▶ [YOUR INSTRUCTIONS]:
Of all the lines below, return only those starting with the line holding "28. Cauwer, V.D.;" and going on through the line holding "29. Craig, S.E.;", exactly as written.

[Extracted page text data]
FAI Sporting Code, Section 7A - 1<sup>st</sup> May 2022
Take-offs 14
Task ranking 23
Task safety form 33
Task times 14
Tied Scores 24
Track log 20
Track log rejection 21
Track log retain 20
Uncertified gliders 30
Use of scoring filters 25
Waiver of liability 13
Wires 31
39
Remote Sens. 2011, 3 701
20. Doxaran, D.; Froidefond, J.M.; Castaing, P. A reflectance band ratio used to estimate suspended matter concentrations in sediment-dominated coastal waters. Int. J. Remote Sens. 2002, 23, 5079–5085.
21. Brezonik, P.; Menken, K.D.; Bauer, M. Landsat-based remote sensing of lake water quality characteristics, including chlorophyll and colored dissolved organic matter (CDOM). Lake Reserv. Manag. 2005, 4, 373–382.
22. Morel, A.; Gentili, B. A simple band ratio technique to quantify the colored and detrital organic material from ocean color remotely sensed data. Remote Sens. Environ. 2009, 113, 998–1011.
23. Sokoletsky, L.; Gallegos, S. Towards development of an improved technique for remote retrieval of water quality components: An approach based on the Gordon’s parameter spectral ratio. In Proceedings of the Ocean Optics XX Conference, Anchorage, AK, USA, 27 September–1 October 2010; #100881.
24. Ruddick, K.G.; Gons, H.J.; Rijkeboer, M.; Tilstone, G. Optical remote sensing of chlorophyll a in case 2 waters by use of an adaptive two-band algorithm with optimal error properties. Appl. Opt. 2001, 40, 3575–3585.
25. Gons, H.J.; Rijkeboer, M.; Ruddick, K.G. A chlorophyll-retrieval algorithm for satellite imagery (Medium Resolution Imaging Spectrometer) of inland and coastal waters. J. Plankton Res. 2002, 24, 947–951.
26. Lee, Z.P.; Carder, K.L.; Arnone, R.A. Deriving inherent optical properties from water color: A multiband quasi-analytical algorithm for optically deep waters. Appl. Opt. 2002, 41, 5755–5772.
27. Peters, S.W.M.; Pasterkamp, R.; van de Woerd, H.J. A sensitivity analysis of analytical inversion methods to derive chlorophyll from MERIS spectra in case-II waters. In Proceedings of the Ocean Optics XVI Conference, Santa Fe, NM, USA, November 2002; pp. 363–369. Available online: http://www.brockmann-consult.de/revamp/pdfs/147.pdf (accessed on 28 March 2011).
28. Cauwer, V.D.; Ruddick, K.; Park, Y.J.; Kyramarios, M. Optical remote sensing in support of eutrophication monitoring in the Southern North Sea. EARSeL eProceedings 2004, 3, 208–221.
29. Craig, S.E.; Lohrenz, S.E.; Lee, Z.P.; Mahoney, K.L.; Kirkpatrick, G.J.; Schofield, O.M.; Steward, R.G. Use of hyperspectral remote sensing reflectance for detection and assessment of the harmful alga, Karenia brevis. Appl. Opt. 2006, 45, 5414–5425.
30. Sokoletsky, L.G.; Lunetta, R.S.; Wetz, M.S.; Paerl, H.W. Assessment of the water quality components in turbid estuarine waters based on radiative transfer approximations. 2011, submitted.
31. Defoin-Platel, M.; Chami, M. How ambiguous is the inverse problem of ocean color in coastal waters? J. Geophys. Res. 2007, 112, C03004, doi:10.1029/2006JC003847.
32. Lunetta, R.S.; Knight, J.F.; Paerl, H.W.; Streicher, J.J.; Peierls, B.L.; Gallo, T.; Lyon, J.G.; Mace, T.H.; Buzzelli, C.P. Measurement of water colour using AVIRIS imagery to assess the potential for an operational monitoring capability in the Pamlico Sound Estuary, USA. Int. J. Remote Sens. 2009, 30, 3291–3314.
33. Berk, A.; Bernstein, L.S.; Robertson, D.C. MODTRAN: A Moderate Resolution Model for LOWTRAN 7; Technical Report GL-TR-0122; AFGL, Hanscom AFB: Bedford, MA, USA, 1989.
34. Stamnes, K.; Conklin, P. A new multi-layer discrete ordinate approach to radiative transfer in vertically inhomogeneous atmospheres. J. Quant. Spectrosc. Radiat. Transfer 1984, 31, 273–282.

▶ [EXERCISE OUTPUT]:
28. Cauwer, V.D.; Ruddick, K.; Park, Y.J.; Kyramarios, M. Optical remote sensing in support of eutrophication monitoring in the Southern North Sea. EARSeL eProceedings 2004, 3, 208–221.
29. Craig, S.E.; Lohrenz, S.E.; Lee, Z.P.; Mahoney, K.L.; Kirkpatrick, G.J.; Schofield, O.M.; Steward, R.G. Use of hyperspectral remote sensing reflectance for detection and assessment of the harmful alga, Karenia brevis. Appl. Opt. 2006, 45, 5414–5425.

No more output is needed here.